Davinia Fernández-Espejo - More Than Meets the Eye; Searching for Consciousness After Brain Injury

We can only infer whether somebody is aware by looking at their behaviour and how they interact with us. But what would happen if you were not capable to control your behaviour to show that you are aware? Patients in a vegetative state are clinically considered to be entirely unaware. And while this is the case for the majority of them, brain imaging has revealed that a subset of these patients are actually, and unexpectedly, aware despite appearing entirely physically unresponsive. I will discuss how we can uncover awareness in unresponsive patients and what current research tells us about the cause of such paradoxical abilities.

Jack Lyons - Phenomenal Consciousness and the Real Problem of Other Minds

The familiar philosophical problem of other minds is a skeptical problem; it’s the problem of how I can be sure anyone else besides me has conscious experiences, given that the only mind I have introspective access to is my own, and since all the relevant behaviour that might serve as third-personal evidence seems producible in an experience-less automaton. Even if we discard these worries as hyperbolic, there is still a “real problem” of other minds deriving from the well known distinction between phenomenal consciousness (roughly, “what-it’s-like-ness”) and access consciousness (reportability, availability to central executive functions). Although access consciousness clearly does something for the organism, and we can therefore acquire evidence that a creature has access consciousness, there is a remaining problem concerning phenomenal consciousness, unless we can specify what it does for the organism.

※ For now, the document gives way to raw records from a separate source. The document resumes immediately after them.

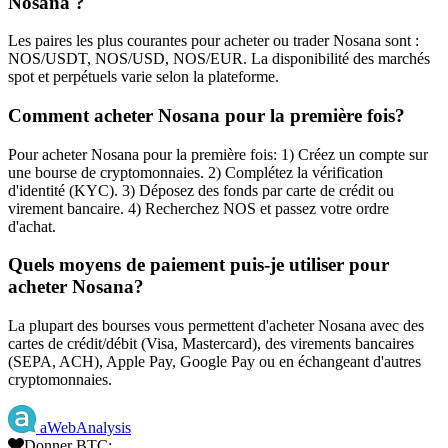
Nosana ?
Les paires les plus courantes pour acheter ou trader Nosana sont :
NOS/USDT, NOS/USD, NOS/EUR. La disponibilité des marchés
spot et perpétuels varie selon la plateforme.
Comment acheter Nosana pour la première fois?
Pour acheter Nosana pour la première fois: 1) Créez un compte sur
une bourse de cryptomonnaies. 2) Complétez la vérification
d'identité (KYC). 3) Déposez des fonds par carte de crédit ou
virement bancaire. 4) Recherchez NOS et passez votre ordre
d'achat.
Quels moyens de paiement puis-je utiliser pour
acheter Nosana?
La plupart des bourses vous permettent d'acheter Nosana avec des
cartes de crédit/débit (Visa, Mastercard), des virements bancaires
(SEPA, ACH), Apple Pay, Google Pay ou en échangeant d'autres
cryptomonnaies.
aWebAnalysis
Donner BTC:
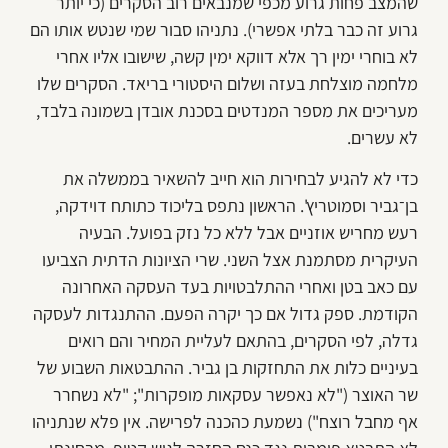
שהמצב פחות גרוע מכפי שמנבאים רוב הסקרים (כי יותר
גרוע זה כבר בלתי אפשרי). נתניהו סבור שמי שנטש אותו הם
לא בוחרי ימין רך אלא דווקא ימין קשה, שישובו אליו אחרי
מלחמה מוצלחת בעזה ושלום היסטורי בריאד. הסקרים שלו
מעריכים את מספר המנדטים בסכנת אובדן בשמונה בלבד,
לא עשרים.
כדי לא להגיע לבחירות הוא חייב להשאיר בממשלה את
בן־גביר וסמוטריץ'. הראשון נתפס בליכוד כתותח דוידקה,
רעש מחריש אוזניים אבל ללא כל נזק בפועל. הבעיה
העיקרית מסתמנת אצל השני. שרי הציונות הדתית הצביעו
עם כאב בטן ואחרי ההתלבטויות בעד העסקה האחרונה
הקודמת. ספק גדול אם כך יקרה הפעם. ההתנגדות לעסקה
גדלה, לפי הסקרים, בהתאם לעליית המחיר והם רואים
בעיניים כלות את התחזקות בן גביר. ההתבטאות השבוע של
שר האוצר ("לא נאפשר עסקאות מופקרות"; "לא נשחרר
אף מחבל רוצח") נשמעת כהכנה לפרישה. אין פלא שנתניהו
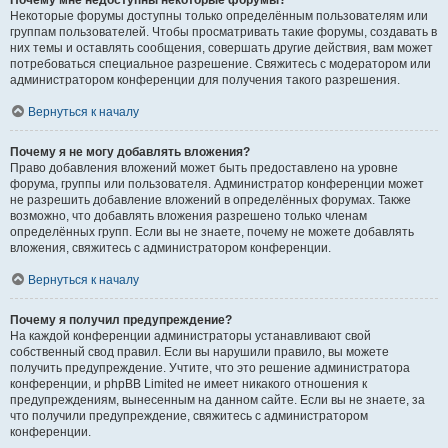
Почему мне недоступны некоторые форумы?
Некоторые форумы доступны только определённым пользователям или
группам пользователей. Чтобы просматривать такие форумы, создавать в
них темы и оставлять сообщения, совершать другие действия, вам может
потребоваться специальное разрешение. Свяжитесь с модератором или
администратором конференции для получения такого разрешения.
Вернуться к началу
Почему я не могу добавлять вложения?
Право добавления вложений может быть предоставлено на уровне
форума, группы или пользователя. Администратор конференции может
не разрешить добавление вложений в определённых форумах. Также
возможно, что добавлять вложения разрешено только членам
определённых групп. Если вы не знаете, почему не можете добавлять
вложения, свяжитесь с администратором конференции.
Вернуться к началу
Почему я получил предупреждение?
На каждой конференции администраторы устанавливают свой
собственный свод правил. Если вы нарушили правило, вы можете
получить предупреждение. Учтите, что это решение администратора
конференции, и phpBB Limited не имеет никакого отношения к
предупреждениям, вынесенным на данном сайте. Если вы не знаете, за
что получили предупреждение, свяжитесь с администратором
конференции.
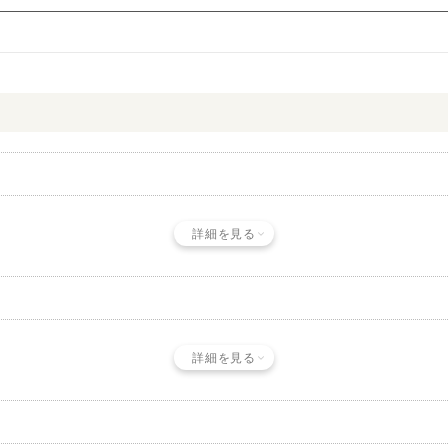
詳細を見る
詳細を見る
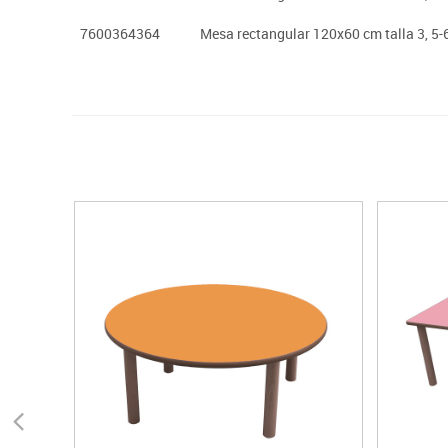
7600364364
Mesa rectangular 120x60 cm talla 3, 5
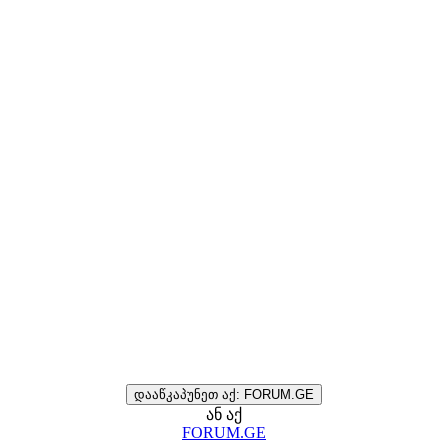
დააწკაპუნეთ აქ: FORUM.GE
ან აქ
FORUM.GE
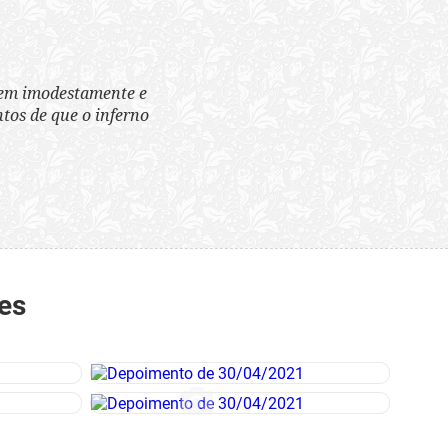
tem imodestamente e
tos de que o inferno
es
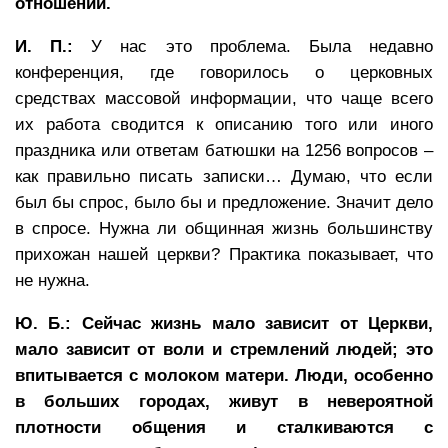
отношений.
И. П.:
У нас это проблема. Была недавно
конференция, где говорилось о церковных
средствах массовой информации, что чаще всего
их работа сводится к описанию того или иного
праздника или ответам батюшки на 1256 вопросов –
как правильно писать записки… Думаю, что если
был бы спрос, было бы и предложение. Значит дело
в спросе. Нужна ли общинная жизнь большинству
прихожан нашей церкви? Практика показывает, что
не нужна.
Ю. Б.: Сейчас жизнь мало зависит от Церкви,
мало зависит от воли и стремлений людей; это
впитывается с молоком матери. Люди, особенно
в больших городах, живут в невероятной
плотности общения и сталкиваются с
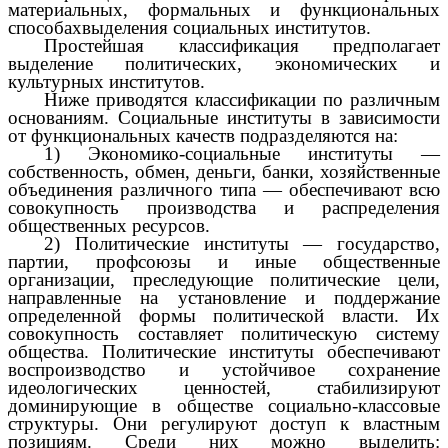
материальных, формальных и функциональных
способахвыделения социальных институтов.
Простейшая классификация предполагает
выделение политических, экономических и
культурных институтов.
Ниже приводятся классификации по различным
основаниям. Социальные институты в зависимости
от функциональных качеств подразделяются на:
1) Экономико-социальные институты —
собственность, обмен, деньги, банки, хозяйственные
объединения различного типа — обеспечивают всю
совокупность производства и распределения
общественных ресурсов.
2) Политические институты — государство,
партии, профсоюзы и иные общественные
организации, преследующие политические цели,
направленные на установление и поддержание
определенной формы политической власти. Их
совокупность составляет политическую систему
общества. Политические институты обеспечивают
воспроизводство и устойчивое сохранение
идеологических ценностей, стабилизируют
доминирующие в обществе социально-классовые
структуры. Они регулируют доступ к властным
позициям. Среди них можно выделить:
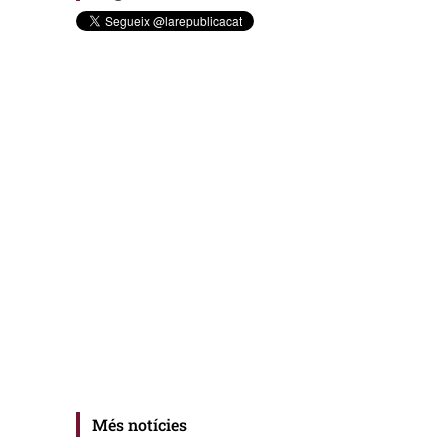
Més notícies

I offer a speculative proposal about the function of phenomenal consciousness, one that would allow us to adduce empirical evidence for or against the claim that a certain class of animals is phenomenally conscious.

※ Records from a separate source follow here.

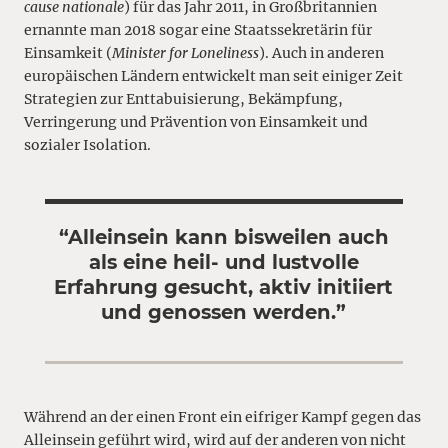
cause nationale
) für das Jahr 2011, in Großbritannien
ernannte man 2018 sogar eine Staatssekretärin für
Einsamkeit (
Minister for Loneliness
). Auch in anderen
europäischen Ländern entwickelt man seit einiger Zeit
Strategien zur Enttabuisierung, Bekämpfung,
Verringerung und Prävention von Einsamkeit und
sozialer Isolation.
“Alleinsein kann bisweilen auch
als eine heil- und lustvolle
Erfahrung gesucht, aktiv initiiert
und genossen werden.”
Während an der einen Front ein eifriger Kampf gegen das
Alleinsein geführt wird, wird auf der anderen von nicht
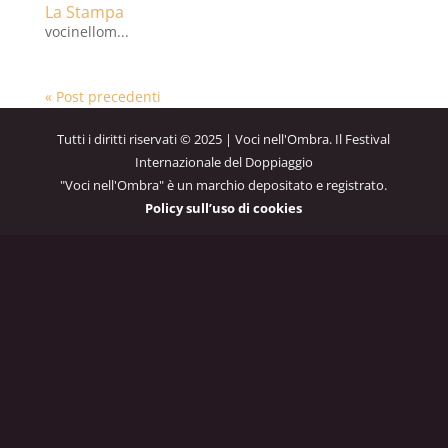
La Stampa
vocinellom...
« Post precedenti
Tutti i diritti riservati © 2025 | Voci nell'Ombra. Il Festival
Internazionale del Doppiaggio
"Voci nell'Ombra" è un marchio depositato e registrato.
Policy sull’uso di cookies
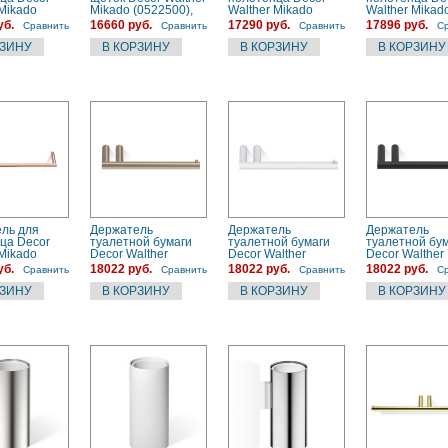
 Mikado
Mikado (0522500),
Walther Mikado
Walther Mikad
0), белый
хром
(0520800), хром
(0520720), зо
уб.
16660 руб.
17290 руб.
17896 руб.
Сравнить
Сравнить
Сравнить
С
ль для
Держатель
Держатель
Держатель
ца Decor
туалетной бумаги
туалетной бумаги
туалетной бу
 Mikado
Decor Walther
Decor Walther
Decor Walther
6), розовый
Mikado (0520276)
Mikado (0520250)
Mikado (05202
уб.
18022 руб.
18022 руб.
18022 руб.
Сравнить
Сравнить
Сравнить
С
сталь
белый
черный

Heather Browning - Assessing Animal Sentience

Animal sentience is relevant to public policy and ethical decision-making, and determining which animals are sentient helps us decide which animals to protect and how to treat them. In this talk I will discuss the current best available methods for assessing the sentience of animals, drawing on the framework recently used to evaluate the sentience of cephalopod molluscs and decapod crustaceans for their inclusion under the UK’s Animal Welfare (Sentience) Act 2022.